Rewrite the lines from the first one through the one containing "bien-être et l'environnement du pays.", inclusive, with "Burkina Faso" replaced by "Mali" and nothing else changed. Leave the pictures out.

=== Begin Enclosure ===

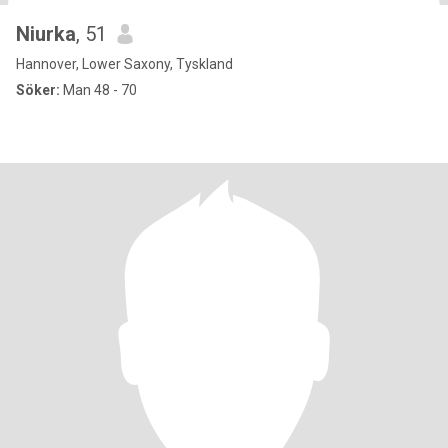
Niurka
, 51
Hannover, Lower Saxony, Tyskland
Söker:
Man 48 - 70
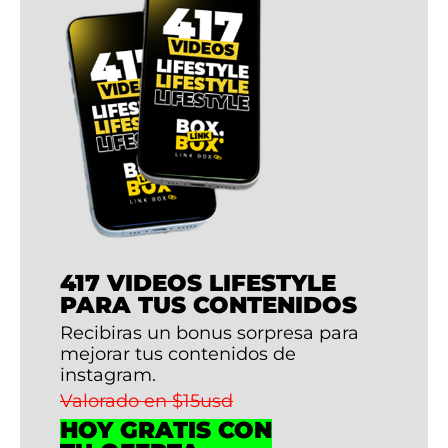
417 VIDEOS LIFESTYLE
PARA TUS CONTENIDOS
Recibiras un bonus sorpresa para
mejorar tus contenidos de
instagram.
Valorado en $15usd
HOY GRATIS CON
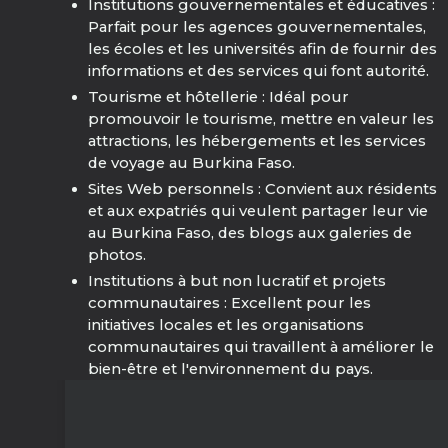
Institutions gouvernementales et éducatives :
Parfait pour les agences gouvernementales,
les écoles et les universités afin de fournir des
informations et des services qui font autorité.
Tourisme et hôtellerie : Idéal pour
promouvoir le tourisme, mettre en valeur les
attractions, les hébergements et les services
de voyage au Burkina Faso.
Sites Web personnels : Convient aux résidents
et aux expatriés qui veulent partager leur vie
au Burkina Faso, des blogs aux galeries de
photos.
Institutions à but non lucratif et projets
communautaires : Excellent pour les
initiatives locales et les organisations
communautaires qui travaillent à améliorer le
bien-être et l'environnement du pays.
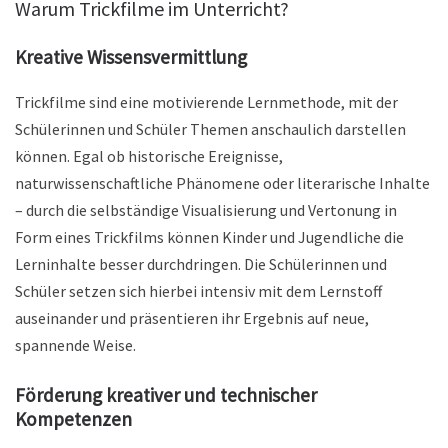
Warum Trickfilme im Unterricht?
Kreative Wissensvermittlung
Trickfilme sind eine motivierende Lernmethode, mit der
Schülerinnen und Schüler Themen anschaulich darstellen
können. Egal ob historische Ereignisse,
naturwissenschaftliche Phänomene oder literarische Inhalte
– durch die selbständige Visualisierung und Vertonung in
Form eines Trickfilms können Kinder und Jugendliche die
Lerninhalte besser durchdringen. Die Schülerinnen und
Schüler setzen sich hierbei intensiv mit dem Lernstoff
auseinander und präsentieren ihr Ergebnis auf neue,
spannende Weise.
Förderung kreativer und technischer
Kompetenzen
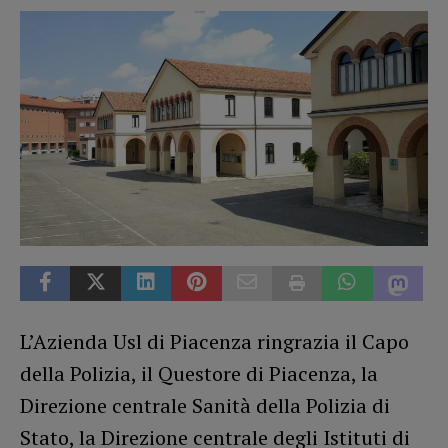
L’Azienda Usl di Piacenza ringrazia il Capo
della Polizia, il Questore di Piacenza, la
Direzione centrale Sanità della Polizia di
Stato, la Direzione centrale degli Istituti di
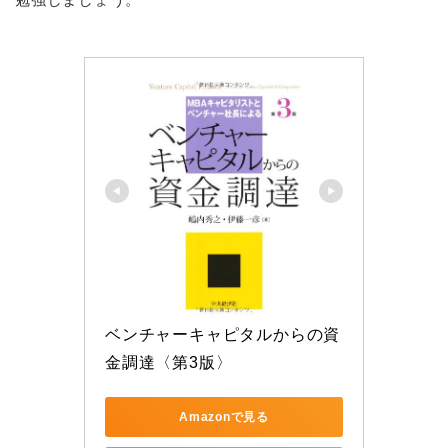
ベンチャーキャピタルからの資
金調達〈第3版〉
Amazonで見る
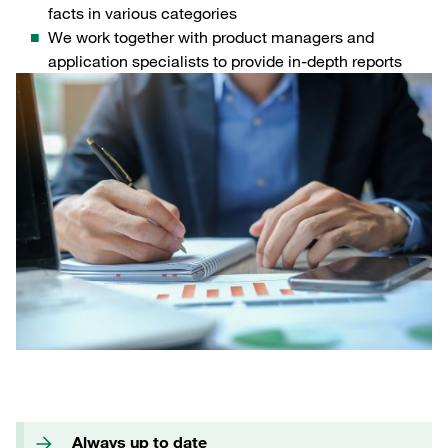
facts in various categories
We work together with product managers and
application specialists to provide in-depth reports
Always up to date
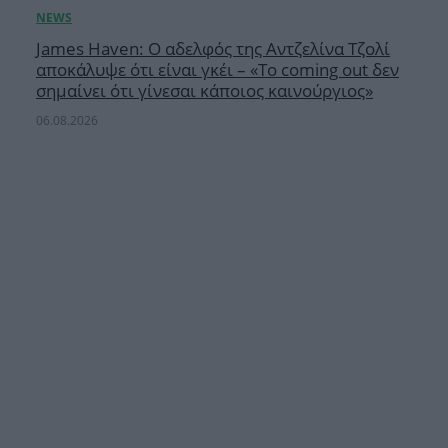
James Haven: Ο αδελφός της Αντζελίνα Τζολί
αποκάλυψε ότι είναι γκέι – «Το coming out δεν
σημαίνει ότι γίνεσαι κάποιος καινούργιος»
06.08.2026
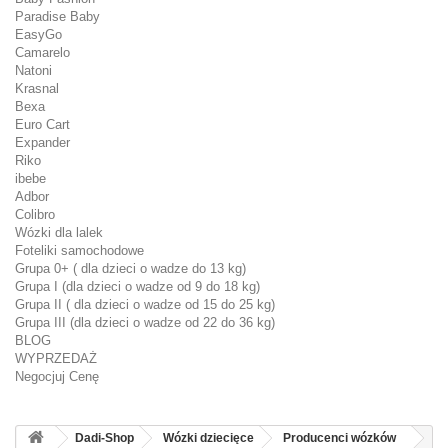
Paradise Baby
EasyGo
Camarelo
Natoni
Krasnal
Bexa
Euro Cart
Expander
Riko
ibebe
Adbor
Colibro
Wózki dla lalek
Foteliki samochodowe
Grupa 0+ ( dla dzieci o wadze do 13 kg)
Grupa I (dla dzieci o wadze od 9 do 18 kg)
Grupa II ( dla dzieci o wadze od 15 do 25 kg)
Grupa III (dla dzieci o wadze od 22 do 36 kg)
BLOG
WYPRZEDAŻ
Negocjuj Cenę
Dadi-Shop
Wózki dziecięce
Producenci wózków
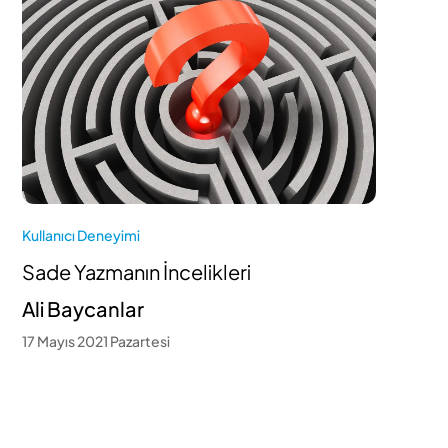
Kullanıcı Deneyimi
Sade Yazmanın İncelikleri
Ali Baycanlar
17 Mayıs 2021 Pazartesi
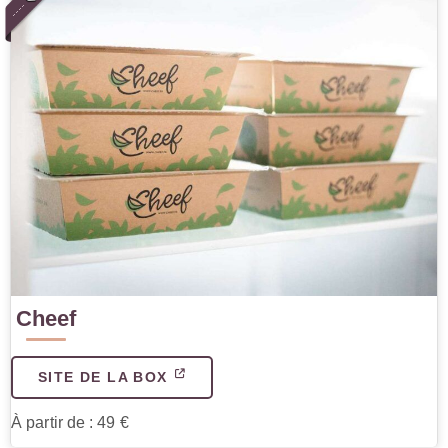
Cheef
SITE DE LA BOX
À partir de : 49 €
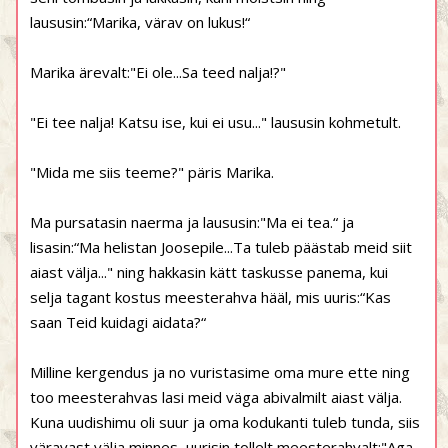
laususin:“Marika, värav on lukus!“
Marika ärevalt:"Ei ole...Sa teed nalja!?"
"Ei tee nalja! Katsu ise, kui ei usu..." laususin kohmetult.
"Mida me siis teeme?" päris Marika.
Ma pursatasin naerma ja laususin:"Ma ei tea.“ ja
lisasin:“Ma helistan Joosepile...Ta tuleb päästab meid siit
aiast välja..." ning hakkasin kätt taskusse panema, kui
selja tagant kostus meesterahva hääl, mis uuris:“Kas
saan Teid kuidagi aidata?“
Milline kergendus ja no vuristasime oma mure ette ning
too meesterahvas lasi meid väga abivalmilt aiast välja.
Kuna uudishimu oli suur ja oma kodukanti tuleb tunda, siis
väravast välja minnes, uurisin tollelt meesterahvalt:"Aga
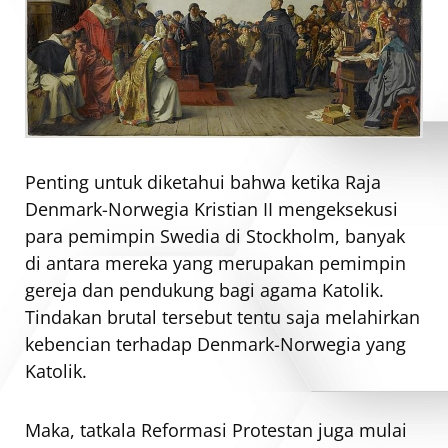
Penting untuk diketahui bahwa ketika Raja
Denmark-Norwegia Kristian II mengeksekusi
para pemimpin Swedia di Stockholm, banyak
di antara mereka yang merupakan pemimpin
gereja dan pendukung bagi agama Katolik.
Tindakan brutal tersebut tentu saja melahirkan
kebencian terhadap Denmark-Norwegia yang
Katolik.
Maka, tatkala Reformasi Protestan juga mulai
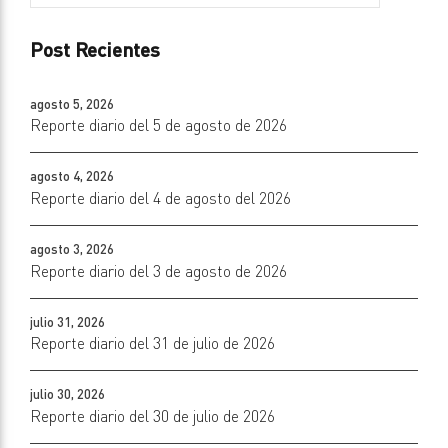
Post Recientes
agosto 5, 2026
Reporte diario del 5 de agosto de 2026
agosto 4, 2026
Reporte diario del 4 de agosto del 2026
agosto 3, 2026
Reporte diario del 3 de agosto de 2026
julio 31, 2026
Reporte diario del 31 de julio de 2026
julio 30, 2026
Reporte diario del 30 de julio de 2026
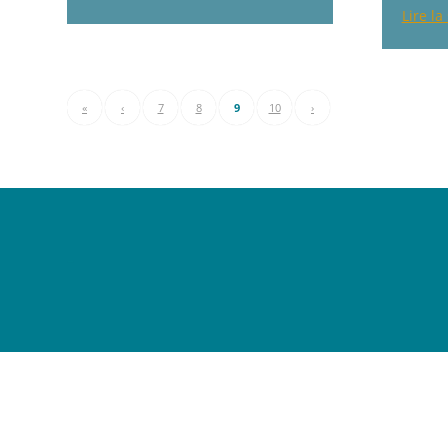
Lire la
«
‹
7
8
9
10
›
–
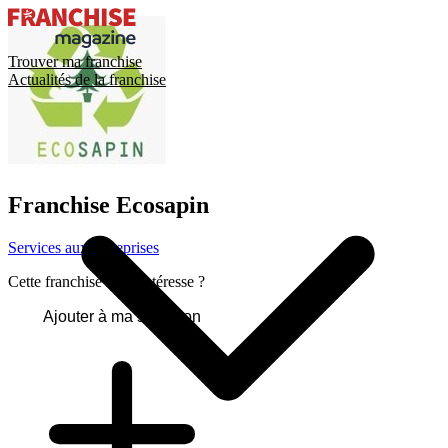
Trouver ma franchise
Actualités de la franchise
Franchise
Ecosapin
Services aux entreprises
Cette franchise vous intéresse ?
Ajouter à ma sélection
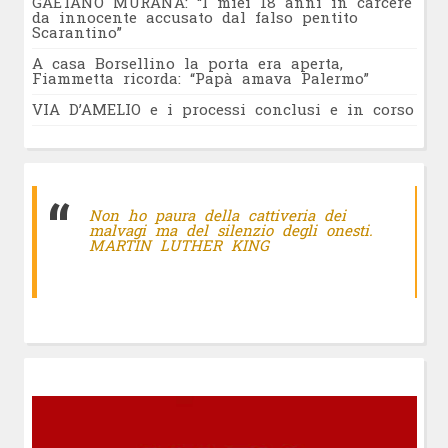
GAETANO MURANA: “I miei 18 anni in carcere
da innocente accusato dal falso pentito
Scarantino”
A casa Borsellino la porta era aperta,
Fiammetta ricorda: “Papà amava Palermo”
VIA D’AMELIO e i processi conclusi e in corso
Non ho paura della cattiveria dei
malvagi ma del silenzio degli onesti.
MARTIN LUTHER KING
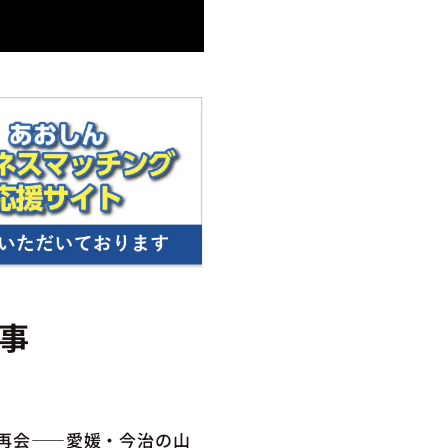
事
の再会――愛媛・今治の山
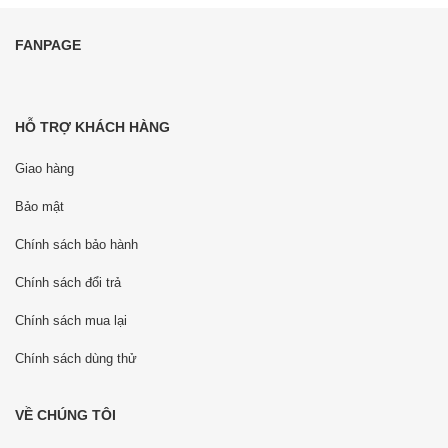
FANPAGE
HỖ TRỢ KHÁCH HÀNG
Giao hàng
Bảo mật
Chính sách bảo hành
Chính sách đổi trả
Chính sách mua lại
Chính sách dùng thử
VỀ CHÚNG TÔI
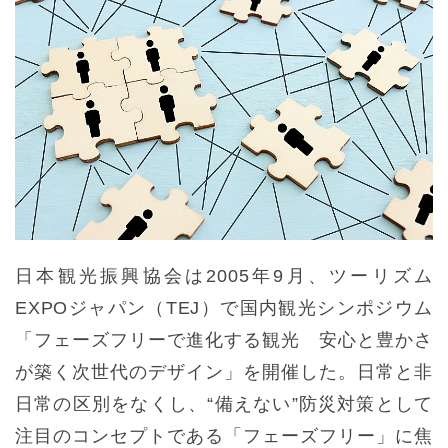
日本観光振興協会は2005年9月、ツーリズム
EXPOジャパン（TEJ）で国内観光シンポジウム
「フェーズフリーで進化する観光 安心と豊かさ
が築く次世代のデザイン」を開催した。日常と非
日常の区別をなくし、“備えない”防災対策として
注目のコンセプトである「フェーズフリー」に焦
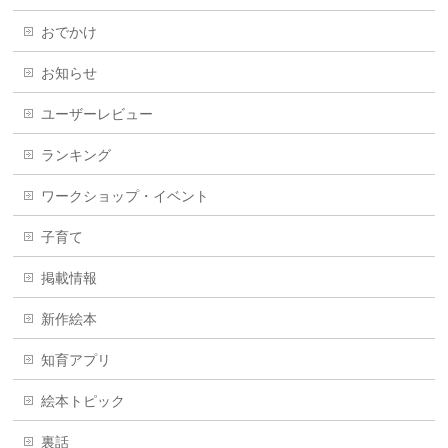
おでかけ
お知らせ
ユーザーレビュー
ランキング
ワークショップ・イベント
子育て
掲載情報
新作絵本
知育アプリ
絵本トピック
裏話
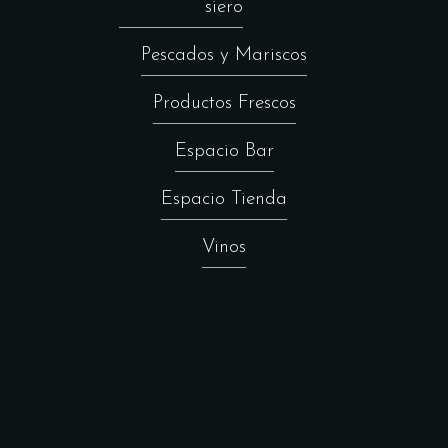
siero
Pescados y Mariscos
Productos Frescos
Espacio Bar
Espacio Tienda
Vinos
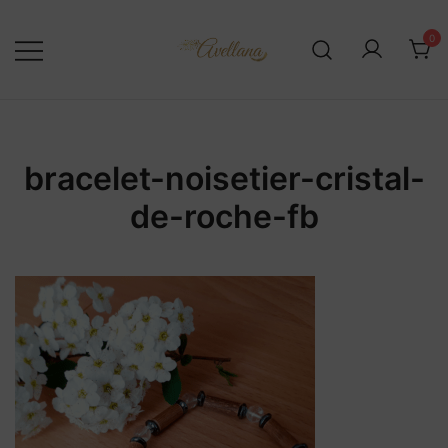
Skip
to
0
content
bracelet-noisetier-cristal-
de-roche-fb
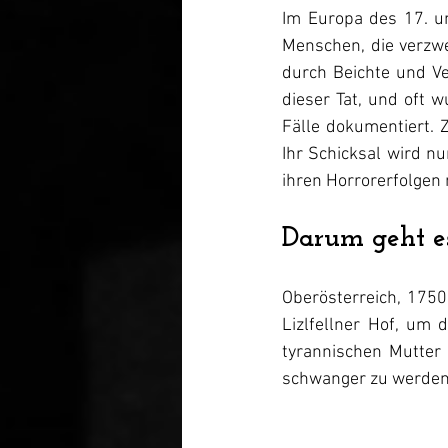
Im Europa des 17. u
Menschen, die verzwe
durch Beichte und Ve
dieser Tat, und oft 
Fälle dokumentiert. 
Ihr Schicksal wird nu
ihren Horrorerfolgen 
Darum geht es
Oberösterreich, 1750
Lizlfellner Hof, um
tyrannischen Mutter 
schwanger zu werden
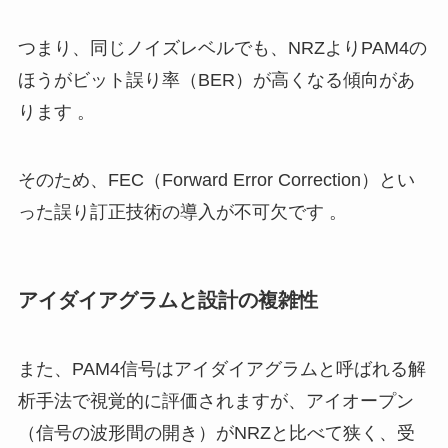
つまり、同じノイズレベルでも、NRZよりPAM4の
ほうがビット誤り率（BER）が高くなる傾向があ
ります 。
そのため、FEC（Forward Error Correction）とい
った誤り訂正技術の導入が不可欠です 。
アイダイアグラムと設計の複雑性
また、PAM4信号はアイダイアグラムと呼ばれる解
析手法で視覚的に評価されますが、アイオープン
（信号の波形間の開き）がNRZと比べて狭く、受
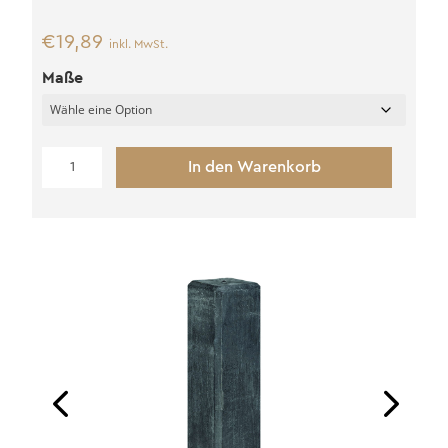
€
19,89
inkl. MwSt.
Maße
Beton
In den Warenkorb
Fundamentsockel
L
(M16)
Menge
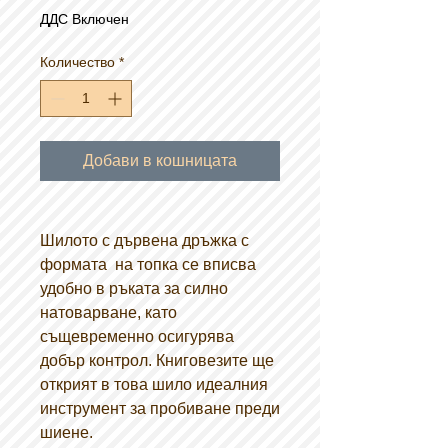
ДДС Включен
Количество
*
Добави в кошницата
Шилото с дървена дръжка с
формата на топка се вписва
удобно в ръката за силно
натоварване, като
същевременно осигурява
добър контрол. Книговезите ще
открият в това шило идеалния
инструмент за пробиване преди
шиене.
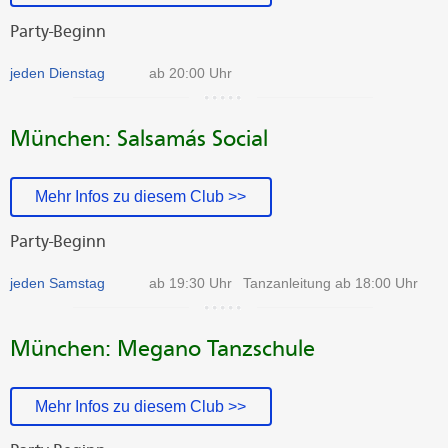
Party-Beginn
jeden Dienstag
ab 20:00 Uhr
München: Salsamás Social
Mehr Infos zu diesem Club >>
Party-Beginn
jeden Samstag
ab 19:30 Uhr
Tanzanleitung ab 18:00 Uhr
München: Megano Tanzschule
Mehr Infos zu diesem Club >>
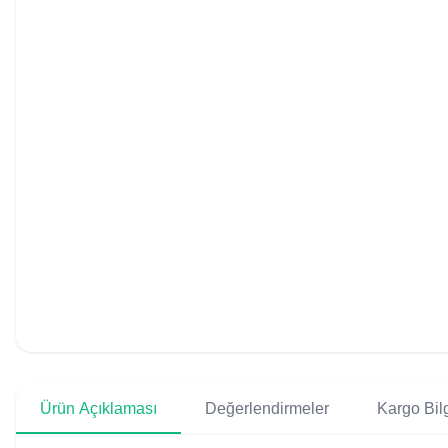
Ürün Açıklaması
Değerlendirmeler
Kargo Bilg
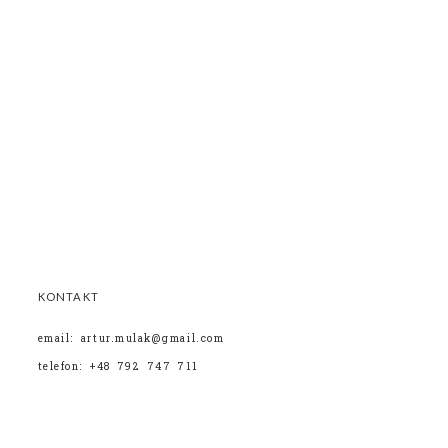
KONTAKT
email: artur.mulak@gmail.com
telefon: +48 792 747 711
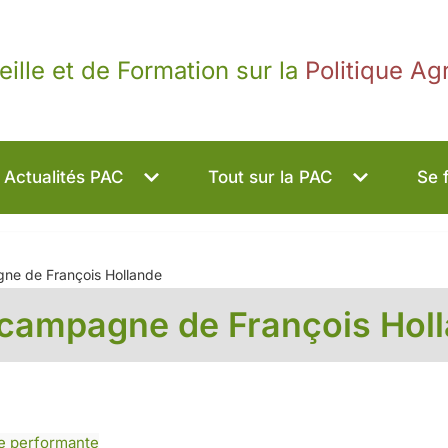
eille et de Formation sur la
Politique A
Actualités PAC
Tout sur la PAC
Se 
gne de François Hollande
a campagne de François Hol
re performante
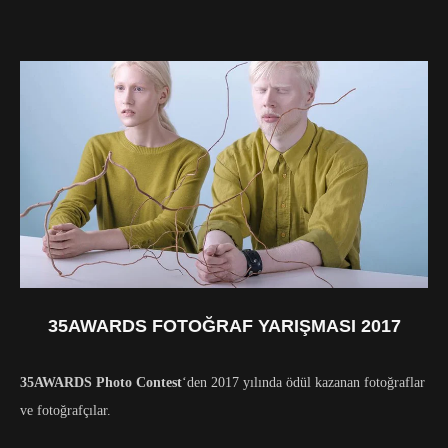
35AWARDS FOTOĞRAF YARIŞMASI 2017
35AWARDS Photo Contest
‘den 2017 yılında ödül kazanan fotoğraflar
ve fotoğrafçılar.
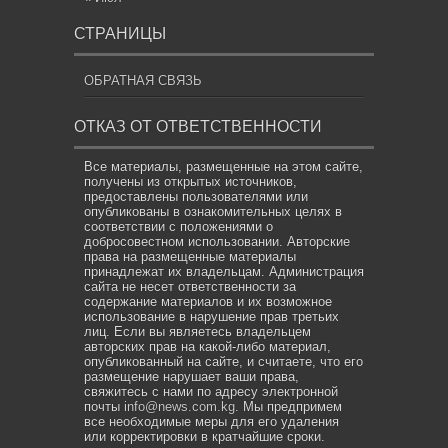
СТРАНИЦЫ
ОБРАТНАЯ СВЯЗЬ
ОТКАЗ ОТ ОТВЕТСТВЕННОСТИ
Все материалы, размещенные на этом сайте,
получены из открытых источников,
предоставлены пользователями или
опубликованы в ознакомительных целях в
соответствии с положениями о
добросовестном использовании. Авторские
права на размещенные материалы
принадлежат их владельцам. Администрация
сайта не несет ответственности за
содержание материалов и их возможное
использование в нарушение прав третьих
лиц. Если вы являетесь владельцем
авторских прав на какой-либо материал,
опубликованный на сайте, и считаете, что его
размещение нарушает ваши права,
свяжитесь с нами по адресу электронной
почты
info@news.com.kg
. Мы предпримем
все необходимые меры для его удаления
или корректировки в кратчайшие сроки.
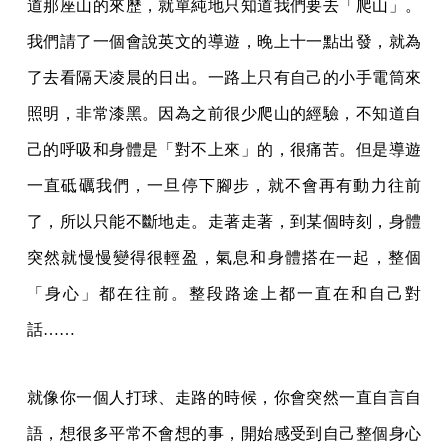
道那座山的來歷，就單純地只知道我們要去「爬山」。
我們請了一個會說英文的導遊，晚上十一點出發，就為
了去看隔天凌晨的日出。一路上只有自己的小手電筒來
照明，非常漆黑。因為之前很少爬山的經驗，不知道自
己的呼吸和身體是「對不上來」的，很痛苦。但是導遊
一直砥礪我們，一旦停下腳步，就不會再有動力往前
了，所以只能不斷地走。走著走著，到某個時刻，身體
突然就慢慢變得很輕盈，氣息和身體搭在一起，整個
「身心」都在往前。整段路途上都一直在和自己對
話……
就像你一個人打球、走路的時候，你會突然一直自言自
語，想很多平常不會想的事，開始感受到自己整個身心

=== End Enclosure ===

Result:
Niurka
, 51
Hannover, Lower Saxony, Tyskland
Söker:
Man 48 - 70
417 VIDEOS LIFESTYLE
PARA TUS CONTENIDOS
Recibiras un bonus sorpresa para
mejorar tus contenidos de
instagram.
Valorado en $15usd
HOY GRATIS CON
Institutions gouvernementales et éducatives :
Parfait pour les agences gouvernementales,
les écoles et les universités afin de fournir des
informations et des services qui font autorité.
Tourisme et hôtellerie : Idéal pour
promouvoir le tourisme, mettre en valeur les
attractions, les hébergements et les services
de voyage au Mali.
Sites Web personnels : Convient aux résidents
et aux expatriés qui veulent partager leur vie
au Mali, des blogs aux galeries de
photos.
Institutions à but non lucratif et projets
communautaires : Excellent pour les
initiatives locales et les organisations
communautaires qui travaillent à améliorer le
bien-être et l'environnement du pays.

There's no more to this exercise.